- [Exercise] In the entries that follow, the first line to write out is the one containing "Per pixel u", and the last is the one containing "723 467 228". Reproduce that stretch exactly, with nothing before or after it.

- [Dataset records]
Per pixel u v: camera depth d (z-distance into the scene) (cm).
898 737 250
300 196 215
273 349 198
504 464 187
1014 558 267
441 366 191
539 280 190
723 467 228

...

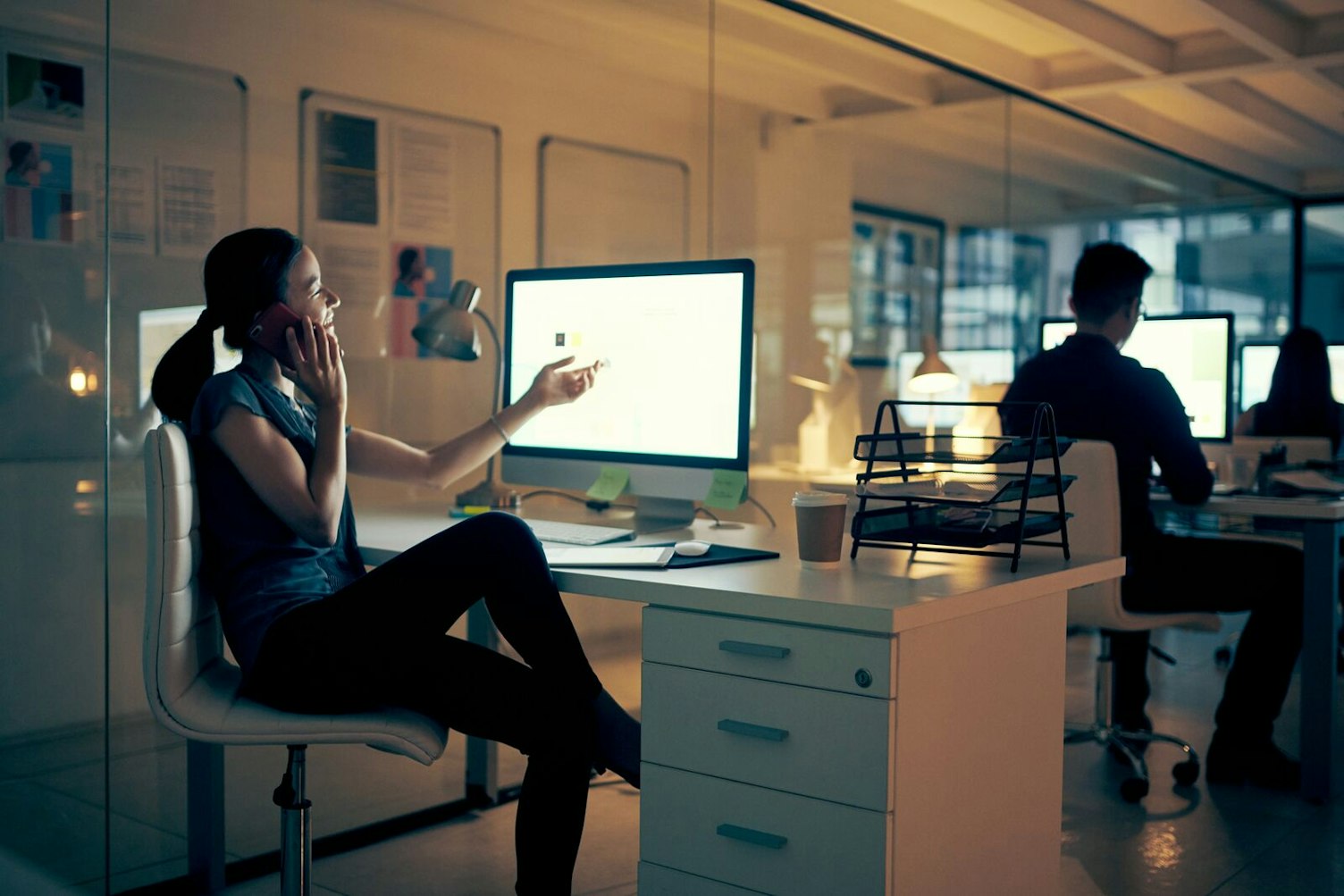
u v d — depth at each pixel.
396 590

- [Response below]
Per pixel u v: camera depth d (z-distance into the scene) (cm).
898 737 250
300 196 215
273 349 198
504 464 187
1014 558 267
441 366 191
539 280 190
723 467 228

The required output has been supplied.